- [Problem]
For each record that follows, restate the text exactly and drop the pictures.

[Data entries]
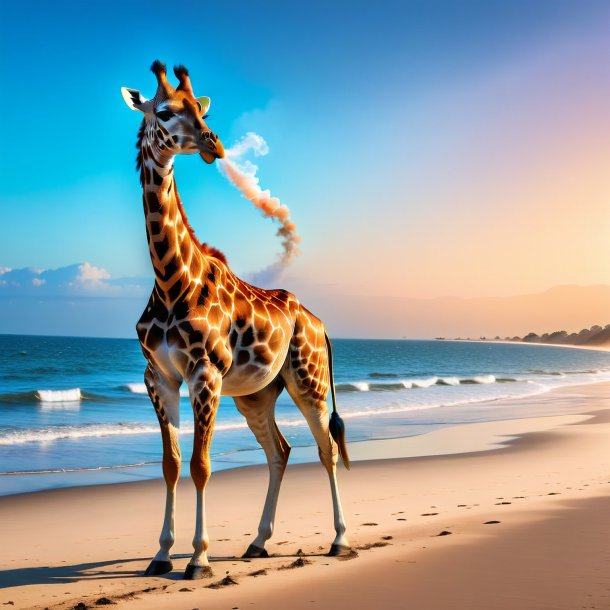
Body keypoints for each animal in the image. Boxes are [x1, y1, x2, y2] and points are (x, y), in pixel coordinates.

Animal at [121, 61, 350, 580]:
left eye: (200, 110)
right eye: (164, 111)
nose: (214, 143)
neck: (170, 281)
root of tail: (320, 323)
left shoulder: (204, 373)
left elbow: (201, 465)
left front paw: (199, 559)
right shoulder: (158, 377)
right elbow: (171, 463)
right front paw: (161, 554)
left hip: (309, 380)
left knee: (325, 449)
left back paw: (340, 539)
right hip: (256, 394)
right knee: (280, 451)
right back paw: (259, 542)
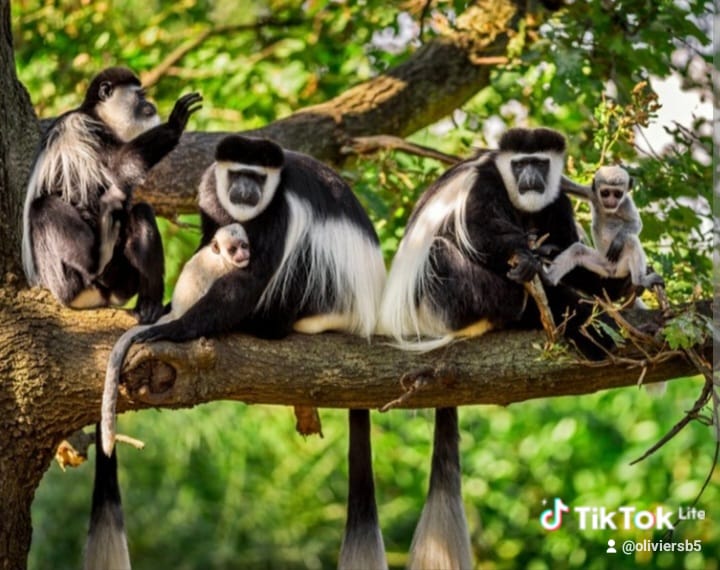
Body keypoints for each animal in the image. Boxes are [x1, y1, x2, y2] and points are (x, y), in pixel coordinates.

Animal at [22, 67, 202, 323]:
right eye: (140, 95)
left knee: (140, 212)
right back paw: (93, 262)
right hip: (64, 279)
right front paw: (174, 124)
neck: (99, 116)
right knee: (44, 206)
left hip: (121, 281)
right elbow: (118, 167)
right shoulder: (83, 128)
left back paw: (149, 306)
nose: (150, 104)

- [Written solution]
Body keypoints for each animal in the image. Boxes are [x1, y1, x2, y2] and points are (x, y), in pixel coordinates.

Animal at [121, 61, 350, 580]:
left eye: (200, 110)
right eye: (164, 111)
nose: (214, 143)
neck: (170, 281)
root of tail: (320, 323)
left shoulder: (204, 373)
left elbow: (201, 465)
left front paw: (199, 559)
right shoulder: (158, 377)
right elbow: (171, 463)
right front paw: (161, 554)
left hip: (309, 380)
left knee: (325, 449)
left back paw: (340, 539)
right hip: (256, 394)
right knee: (280, 451)
right back paw: (259, 542)
Body keypoints for each animal in the image. Boxes are [x1, y1, x2, y2] and points are (x, y), in pixel coordinates.

Animal at [22, 67, 202, 323]:
right eye: (140, 95)
left knee: (140, 212)
right back paw: (93, 262)
right hip: (64, 279)
right front paw: (174, 124)
neck: (99, 116)
right knee: (44, 206)
left hip: (121, 281)
right elbow: (118, 167)
right shoulder: (83, 128)
left back paw: (149, 306)
nose: (150, 104)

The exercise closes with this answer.